We require fellows to work on a small challenge problem to assess problem solving and coding capabilities. Select a problem from the list below.  Ideally perform your analysis in a jupyter notebook.  Post the notebook on Github and submit your results.

Some hints for hacking our challenge:

  • Ask yourself why would they have selected this problem for the challenge? What are some gotchas in this domain I should know about?
  • What is the highest level of accuracy that others have achieved with this dataset or similar problems / datasets ?
  • What types of visualizations will help me grasp the nature of the problem / data?
  • What feature engineering might help improve the signal?
  • Which modeling techniques are good at capturing the types of relationships I see in this data?
  • Now that I have a model, how can I be sure that I didn't introduce a bug in the code? If results are too good to be true, they probably are!
  • What are some of the weakness of the model and and how can the model be improved with additional work?

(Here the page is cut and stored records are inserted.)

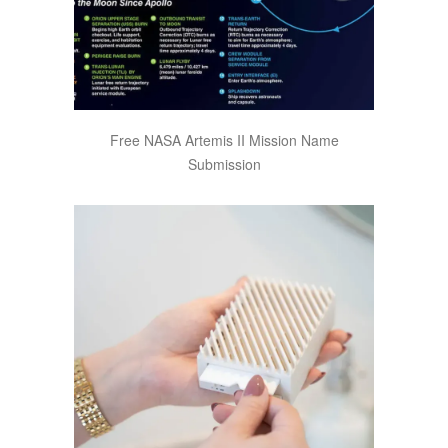
Free NASA Artemis II Mission Name
Submission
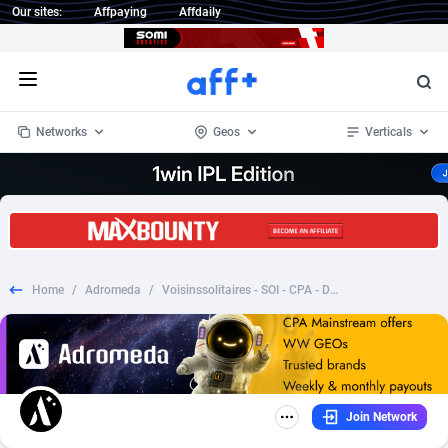
Our sites:
Affpaying
Affdaily
Open menu
Networks
Geos
Verticals
1 Click Wonder
Worldwide
233
Crypto
87365
68537
1win Partners
4
BizOpp
68030
66872
Home
/
Adromeda
/
Voisinssolitaires - SOI - CPA - Desktop & Mobile [FR]
1xBet Partners
Afghanistan
1
Forex
88289
66495
1xBit Affiliate Program
Aland Islands
2
Mobile
87702
48933
1xCasino Partners
Albania
3
CPL
88128
22963
Join Network
1xSlot Partners
Algeria
1
SOI
88097
20413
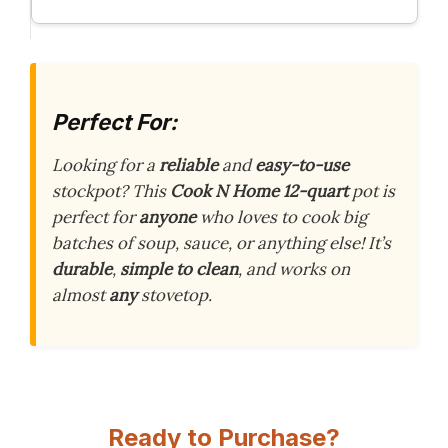
Perfect For:
Looking for a
reliable
and
easy-to-use
stockpot? This
Cook N Home 12-quart
pot is
perfect for
anyone
who loves to cook big
batches of soup, sauce, or anything else! It’s
durable
,
simple to clean
, and works on
almost
any
stovetop.
Ready to Purchase?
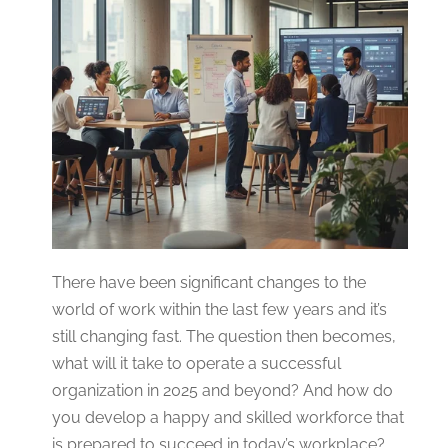
There have been significant changes to the
world of work within the last few years and it’s
still changing fast. The question then becomes,
what will it take to operate a successful
organization in 2025 and beyond? And how do
you develop a happy and skilled workforce that
is prepared to succeed in today’s workplace?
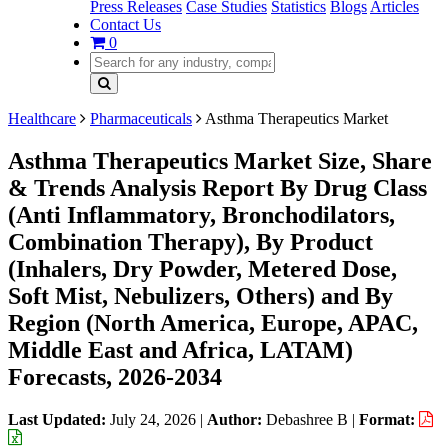
Press Releases
Case Studies
Statistics
Blogs
Articles
Contact Us
0
Healthcare
Pharmaceuticals
Asthma Therapeutics Market
Asthma Therapeutics Market Size, Share
& Trends Analysis Report By Drug Class
(Anti Inflammatory, Bronchodilators,
Combination Therapy), By Product
(Inhalers, Dry Powder, Metered Dose,
Soft Mist, Nebulizers, Others) and By
Region (North America, Europe, APAC,
Middle East and Africa, LATAM)
Forecasts, 2026-2034
Last Updated:
July 24, 2026
|
Author:
Debashree B
|
Format:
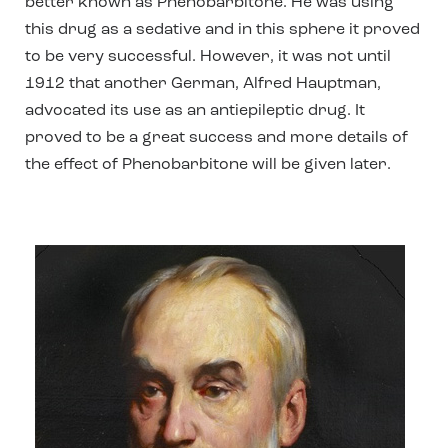
better known as Phenobarbitone. He was using
this drug as a sedative and in this sphere it proved
to be very successful. However, it was not until
1912 that another German, Alfred Hauptman,
advocated its use as an antiepileptic drug. It
proved to be a great success and more details of
the effect of Phenobarbitone will be given later.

Select Your Challenge Problem


Transfer Learning

Use a pre-trained deep learning vision model to predict STL-10 dataset.

Image Segmentation

Apply an automatic portrait segmentation model (aka image matting) to celebrity face dataset

Language Detection

European Parliament Proceedings Parallel Corpus is a text dataset used for evaluating language detection engines. The 1.5GB corpus includes 21 languages spoken in EU.  

Create a machine learning model trained on this dataset to predict the following test set.

Global Terrorist Attacks

Global Terrorism Database (GTD) is an open-source database including information on terrorist events around the world from 1970 through 2014. Some portion of the attacks have not been attributed to a particular terrorist group.

Use attack type, weapons used, description of the attack, etc. to build a model that can predict what group may have been responsible for an incident. 

Recommender System

Build a basic recommender system based on any of the Lab41 dataset references.